– Swann, Darling, tu as été parfait. Donc, cette première rencontre, que je vous raconte. J’amène Swann à la maison pour le présenter. Nous étions en khâgne à Paris, c’était en septembre 1980. Il parle un peu de Lyon, de ses parents, il explique ce qu’il étudie, ce qu’il lit, ce qu’il aime. Alors Maman lui demande : – Et quel est votre auteur français préféré ? Il répond Proust et ajoute (le pauvre, c’était un peu maladroit, mais c’était sans arrogance) : – Vous l’avez peut-être déjà lu ? Sans répondre, Maman continue la conversation : – Et quel est votre livre préféré ? – Un Amour de Swann – Et votre passage préféré ? – Je crois que j’aime chaque chapitre, chaque page, chaque phrase. Bon là, tu as un peu voulu faire le malin, ce n’était pas la bonne réponse. Sans mauvaise intention, Maman repose sa question (Cariño, je te voyais te décomposer) : – Votre passage préféré ?
– C’est vrai, je n’en menais pas large et… tu as volé à mon secours et commis ce petit mensonge en disant : – mais tu sais bien, tu me parles toujours de la première rencontre de Monsieur Swann avec Odette de Crécy, quand il dit qu’elle est d’un genre de beauté qui le laisse indifférent ; tu aimes tant ce passage.
– Merci de ton honnêteté et de ta reconnaissance, mon Swann. En effet, ça s’est passé comme ça.
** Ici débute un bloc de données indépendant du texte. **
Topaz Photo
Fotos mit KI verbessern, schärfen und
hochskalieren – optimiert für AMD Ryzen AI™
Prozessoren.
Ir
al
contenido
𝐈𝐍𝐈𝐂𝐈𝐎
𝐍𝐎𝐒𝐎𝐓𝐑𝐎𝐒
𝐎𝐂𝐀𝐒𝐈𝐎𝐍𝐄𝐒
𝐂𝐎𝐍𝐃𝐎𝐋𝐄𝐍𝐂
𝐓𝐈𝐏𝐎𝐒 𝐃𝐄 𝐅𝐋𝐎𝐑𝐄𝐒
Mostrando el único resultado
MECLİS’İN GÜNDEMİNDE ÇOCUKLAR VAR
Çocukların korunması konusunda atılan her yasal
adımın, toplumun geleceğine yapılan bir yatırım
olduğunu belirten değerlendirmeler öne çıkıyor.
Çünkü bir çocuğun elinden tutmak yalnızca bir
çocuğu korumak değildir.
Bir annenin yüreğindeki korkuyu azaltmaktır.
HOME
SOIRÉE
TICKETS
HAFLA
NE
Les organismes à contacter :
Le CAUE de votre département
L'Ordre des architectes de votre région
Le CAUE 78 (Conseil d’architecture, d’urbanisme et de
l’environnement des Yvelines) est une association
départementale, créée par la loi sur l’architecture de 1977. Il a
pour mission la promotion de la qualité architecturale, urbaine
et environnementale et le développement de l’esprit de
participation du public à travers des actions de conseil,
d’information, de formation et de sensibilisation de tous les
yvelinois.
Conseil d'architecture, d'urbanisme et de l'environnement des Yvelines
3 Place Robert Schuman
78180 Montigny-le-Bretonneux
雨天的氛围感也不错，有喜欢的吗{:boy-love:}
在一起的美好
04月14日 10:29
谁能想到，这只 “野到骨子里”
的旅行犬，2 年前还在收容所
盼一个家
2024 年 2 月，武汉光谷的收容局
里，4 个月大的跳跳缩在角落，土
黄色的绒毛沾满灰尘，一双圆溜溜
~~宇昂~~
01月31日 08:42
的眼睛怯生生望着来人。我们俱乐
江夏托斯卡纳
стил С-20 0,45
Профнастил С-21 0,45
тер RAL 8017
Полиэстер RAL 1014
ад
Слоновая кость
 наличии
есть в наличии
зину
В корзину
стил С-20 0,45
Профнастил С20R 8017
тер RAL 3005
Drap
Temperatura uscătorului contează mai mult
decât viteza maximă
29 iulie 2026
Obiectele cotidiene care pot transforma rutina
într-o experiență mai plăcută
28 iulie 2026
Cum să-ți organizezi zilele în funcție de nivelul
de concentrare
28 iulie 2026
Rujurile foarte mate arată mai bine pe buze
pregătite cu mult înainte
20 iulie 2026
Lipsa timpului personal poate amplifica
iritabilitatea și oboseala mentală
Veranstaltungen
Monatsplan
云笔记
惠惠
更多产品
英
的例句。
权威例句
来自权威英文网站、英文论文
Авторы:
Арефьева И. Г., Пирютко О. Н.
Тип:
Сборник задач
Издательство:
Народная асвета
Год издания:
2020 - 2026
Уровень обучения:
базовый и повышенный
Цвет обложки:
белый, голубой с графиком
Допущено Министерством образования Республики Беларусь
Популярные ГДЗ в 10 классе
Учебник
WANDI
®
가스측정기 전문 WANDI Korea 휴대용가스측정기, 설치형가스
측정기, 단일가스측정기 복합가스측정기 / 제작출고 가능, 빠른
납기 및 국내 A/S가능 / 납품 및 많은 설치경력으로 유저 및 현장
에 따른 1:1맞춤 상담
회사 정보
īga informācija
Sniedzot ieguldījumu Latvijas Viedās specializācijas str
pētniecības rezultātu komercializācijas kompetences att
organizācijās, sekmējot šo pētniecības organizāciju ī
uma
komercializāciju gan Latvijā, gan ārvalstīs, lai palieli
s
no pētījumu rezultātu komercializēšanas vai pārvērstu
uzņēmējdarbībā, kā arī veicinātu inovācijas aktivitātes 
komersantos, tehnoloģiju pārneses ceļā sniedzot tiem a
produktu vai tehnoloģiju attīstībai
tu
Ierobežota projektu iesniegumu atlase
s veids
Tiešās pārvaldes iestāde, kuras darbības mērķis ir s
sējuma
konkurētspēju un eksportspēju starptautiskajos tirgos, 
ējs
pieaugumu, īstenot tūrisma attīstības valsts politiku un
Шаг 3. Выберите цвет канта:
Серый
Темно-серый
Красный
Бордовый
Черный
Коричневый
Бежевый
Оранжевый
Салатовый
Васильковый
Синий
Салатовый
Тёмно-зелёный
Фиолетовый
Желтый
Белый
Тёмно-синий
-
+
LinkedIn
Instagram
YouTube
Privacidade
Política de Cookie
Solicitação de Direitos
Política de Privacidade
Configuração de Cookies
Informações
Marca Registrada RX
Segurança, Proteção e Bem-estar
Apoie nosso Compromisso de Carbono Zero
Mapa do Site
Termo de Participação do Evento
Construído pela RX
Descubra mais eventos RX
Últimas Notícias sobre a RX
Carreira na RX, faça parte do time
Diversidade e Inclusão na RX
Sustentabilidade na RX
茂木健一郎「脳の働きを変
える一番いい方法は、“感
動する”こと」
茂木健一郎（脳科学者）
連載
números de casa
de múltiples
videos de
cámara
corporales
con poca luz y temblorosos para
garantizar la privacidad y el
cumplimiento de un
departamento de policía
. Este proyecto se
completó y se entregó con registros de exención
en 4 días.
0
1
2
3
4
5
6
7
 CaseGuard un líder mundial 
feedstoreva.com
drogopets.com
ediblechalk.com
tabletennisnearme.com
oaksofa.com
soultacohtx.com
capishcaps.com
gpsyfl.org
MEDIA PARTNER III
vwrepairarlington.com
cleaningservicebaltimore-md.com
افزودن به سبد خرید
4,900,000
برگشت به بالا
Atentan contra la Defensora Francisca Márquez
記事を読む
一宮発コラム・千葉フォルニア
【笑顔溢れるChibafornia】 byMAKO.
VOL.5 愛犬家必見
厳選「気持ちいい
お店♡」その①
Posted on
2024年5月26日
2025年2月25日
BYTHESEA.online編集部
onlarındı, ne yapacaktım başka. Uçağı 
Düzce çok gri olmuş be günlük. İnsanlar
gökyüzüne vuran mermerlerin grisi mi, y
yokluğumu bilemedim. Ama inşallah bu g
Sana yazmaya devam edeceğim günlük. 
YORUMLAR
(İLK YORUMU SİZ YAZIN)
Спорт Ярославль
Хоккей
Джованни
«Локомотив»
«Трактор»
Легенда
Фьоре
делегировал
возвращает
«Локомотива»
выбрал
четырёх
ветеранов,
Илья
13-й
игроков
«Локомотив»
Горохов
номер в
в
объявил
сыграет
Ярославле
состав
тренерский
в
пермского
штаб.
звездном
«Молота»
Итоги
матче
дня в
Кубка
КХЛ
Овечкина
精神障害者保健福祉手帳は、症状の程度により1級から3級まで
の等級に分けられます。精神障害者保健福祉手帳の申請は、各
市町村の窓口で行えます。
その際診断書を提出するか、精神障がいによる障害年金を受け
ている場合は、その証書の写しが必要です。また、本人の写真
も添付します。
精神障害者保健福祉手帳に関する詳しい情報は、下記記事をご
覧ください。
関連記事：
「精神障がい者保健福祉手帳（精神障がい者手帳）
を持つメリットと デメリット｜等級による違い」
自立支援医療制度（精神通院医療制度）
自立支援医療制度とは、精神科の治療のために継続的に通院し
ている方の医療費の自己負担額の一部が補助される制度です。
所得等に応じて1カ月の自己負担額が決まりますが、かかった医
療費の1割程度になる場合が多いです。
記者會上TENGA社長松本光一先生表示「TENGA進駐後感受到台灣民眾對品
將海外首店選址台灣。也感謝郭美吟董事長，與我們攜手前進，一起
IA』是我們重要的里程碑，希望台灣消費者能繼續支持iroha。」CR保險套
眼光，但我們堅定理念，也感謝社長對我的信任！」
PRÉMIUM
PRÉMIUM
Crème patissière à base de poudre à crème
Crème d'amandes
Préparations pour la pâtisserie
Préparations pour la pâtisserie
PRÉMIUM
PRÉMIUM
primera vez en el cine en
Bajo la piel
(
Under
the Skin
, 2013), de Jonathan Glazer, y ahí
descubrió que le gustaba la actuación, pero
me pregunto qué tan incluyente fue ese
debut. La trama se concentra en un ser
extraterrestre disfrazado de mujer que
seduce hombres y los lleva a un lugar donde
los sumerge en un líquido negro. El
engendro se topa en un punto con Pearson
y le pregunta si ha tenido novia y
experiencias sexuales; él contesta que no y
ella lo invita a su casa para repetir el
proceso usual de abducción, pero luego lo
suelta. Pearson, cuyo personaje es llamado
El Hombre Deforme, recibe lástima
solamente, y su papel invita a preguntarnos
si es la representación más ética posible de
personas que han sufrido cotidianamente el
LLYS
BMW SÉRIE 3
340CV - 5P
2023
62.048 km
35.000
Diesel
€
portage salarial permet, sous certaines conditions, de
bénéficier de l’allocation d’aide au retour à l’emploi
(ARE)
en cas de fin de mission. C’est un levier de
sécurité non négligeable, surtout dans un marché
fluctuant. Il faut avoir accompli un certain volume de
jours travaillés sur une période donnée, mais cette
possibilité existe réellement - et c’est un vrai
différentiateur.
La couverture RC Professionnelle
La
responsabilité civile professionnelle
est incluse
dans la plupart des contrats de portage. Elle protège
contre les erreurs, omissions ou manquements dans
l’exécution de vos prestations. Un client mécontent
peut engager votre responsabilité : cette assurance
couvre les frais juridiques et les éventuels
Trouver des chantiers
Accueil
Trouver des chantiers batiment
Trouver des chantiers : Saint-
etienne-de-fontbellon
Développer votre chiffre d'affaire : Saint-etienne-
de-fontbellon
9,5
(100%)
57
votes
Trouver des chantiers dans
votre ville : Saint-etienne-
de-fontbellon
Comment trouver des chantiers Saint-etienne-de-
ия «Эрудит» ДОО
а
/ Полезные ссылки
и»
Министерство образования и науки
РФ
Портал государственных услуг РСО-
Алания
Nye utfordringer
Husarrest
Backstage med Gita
La suite, c’est tout Maman ! Elle s’est levée, a fermé les yeux et a commencé à réciter avec ce ton monocorde qu’elle prenait toujours dans ces moments et qui était à l’opposé de sa voix si douce et chantante…
L’imitant, Swann et Nadja se levèrent et d’une voix grave déclamèrent ensemble :
« Mais, tandis que chacune de ces liaisons, ou chacun de ces flirts, avait été la réalisation plus ou moins complète d’un rêve né de la vue d’un visage ou d’un corps que Swann avait, spontanément, sans s’y efforcer, trouvés charmants, en revanche, quand un jour au théâtre il fut présenté à Odette de Crécy par un de ses amis d’autrefois…
– Zut, j’ai oublié la suite.
Nadja continua seule.
– … qui lui avait parlé d’elle comme d’une femme ravissante avec qui il pourrait peut-être arriver à quelque chose, mais en la lui donnant pour plus difficile qu’elle n’était en réalité afin de paraître lui-même avoir fait quelque chose de plus aimable en la lui faisant connaître, elle était apparue à Swann non pas certes sans beauté, mais d’un genre de beauté qui lui était indifférent, qui ne lui inspirait aucun désir, lui causait même une sorte de répulsion physique, de ces femmes comme tout le monde a les siennes, différentes pour chacun, et qui sont l’opposé du type que nos sens réclament. »
– Bravo, Mam ! Et tout ça, c’est une seule phrase ? Le gars Marcel, quand il a lu son manuel de ponctuation, il a sauté le chapitre sur le point.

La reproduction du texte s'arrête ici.